With the achievement of an all-in trade union unity on the eve of the bandh in which the INTUC, BMS and even Shiv Sena-led unions participated, considerable confusion is now being spread by certain sections of the media and by incensed proponents of the LPG policies. This requires a clear rejoinder. Firstly, it is necessary to reiterate precisely how, when and by whom the Maharashtra bandh call came to be given.

It was the massive long march organised by the Trade Union Joint Action Committee (TUJAC) in Mumbai on March 15 that first gave the call for a Mumbai bandh on April 25 in protest against the anti-working class policies of the central and state governments, particularly targetting the proposed labour law amendments. In the third week of March, the TUJAC leadership met and decided to extend the scope of this primarily industrial action to a Maharashtra bandh.
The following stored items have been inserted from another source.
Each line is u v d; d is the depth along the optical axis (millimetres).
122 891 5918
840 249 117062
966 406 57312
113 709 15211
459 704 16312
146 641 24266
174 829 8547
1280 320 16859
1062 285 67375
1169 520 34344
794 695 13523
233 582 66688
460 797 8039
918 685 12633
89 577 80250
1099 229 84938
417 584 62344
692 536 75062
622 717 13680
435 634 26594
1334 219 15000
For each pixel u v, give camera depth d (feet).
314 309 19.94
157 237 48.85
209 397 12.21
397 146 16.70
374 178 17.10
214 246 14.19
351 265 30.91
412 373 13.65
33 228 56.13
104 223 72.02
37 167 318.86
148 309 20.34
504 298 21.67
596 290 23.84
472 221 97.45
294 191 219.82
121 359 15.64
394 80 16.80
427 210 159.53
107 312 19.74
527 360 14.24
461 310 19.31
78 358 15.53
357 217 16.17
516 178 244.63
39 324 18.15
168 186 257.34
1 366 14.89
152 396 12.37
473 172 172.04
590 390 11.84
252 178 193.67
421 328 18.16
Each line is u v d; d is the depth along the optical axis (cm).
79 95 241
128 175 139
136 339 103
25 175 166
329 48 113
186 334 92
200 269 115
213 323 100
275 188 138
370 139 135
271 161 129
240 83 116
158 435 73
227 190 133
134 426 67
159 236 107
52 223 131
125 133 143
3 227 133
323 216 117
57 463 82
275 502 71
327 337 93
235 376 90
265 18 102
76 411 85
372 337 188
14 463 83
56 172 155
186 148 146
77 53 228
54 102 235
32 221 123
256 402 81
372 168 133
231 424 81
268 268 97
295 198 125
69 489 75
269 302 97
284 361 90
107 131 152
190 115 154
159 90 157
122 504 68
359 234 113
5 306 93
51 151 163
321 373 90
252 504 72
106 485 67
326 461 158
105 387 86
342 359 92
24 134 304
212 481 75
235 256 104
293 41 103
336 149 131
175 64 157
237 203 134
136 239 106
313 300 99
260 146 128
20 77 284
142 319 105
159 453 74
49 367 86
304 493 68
The TUJAC, which comprises nearly 30 trade union organisations of workers and employees, has been regularly functioning for over 25 years and has led several joint working class struggles on various issues in the past. It comprises central trade unions like the CITU, AITUC, HMS and HMKP, the Kamgar Aghadi which includes unions that were led by the late Datta Samant, two large confederations of state government and central government employees, railway workers led by another large union NRMU, several unions in the banking and insurance sectors, the union of college and university teachers, and other trade union organisations like the Sarva Shramik Sangh, UTUC, Trade Union Solidarity Committee, and so on. The TUJAC does not include the INTUC, BMS and the Shiv Sena-led unions.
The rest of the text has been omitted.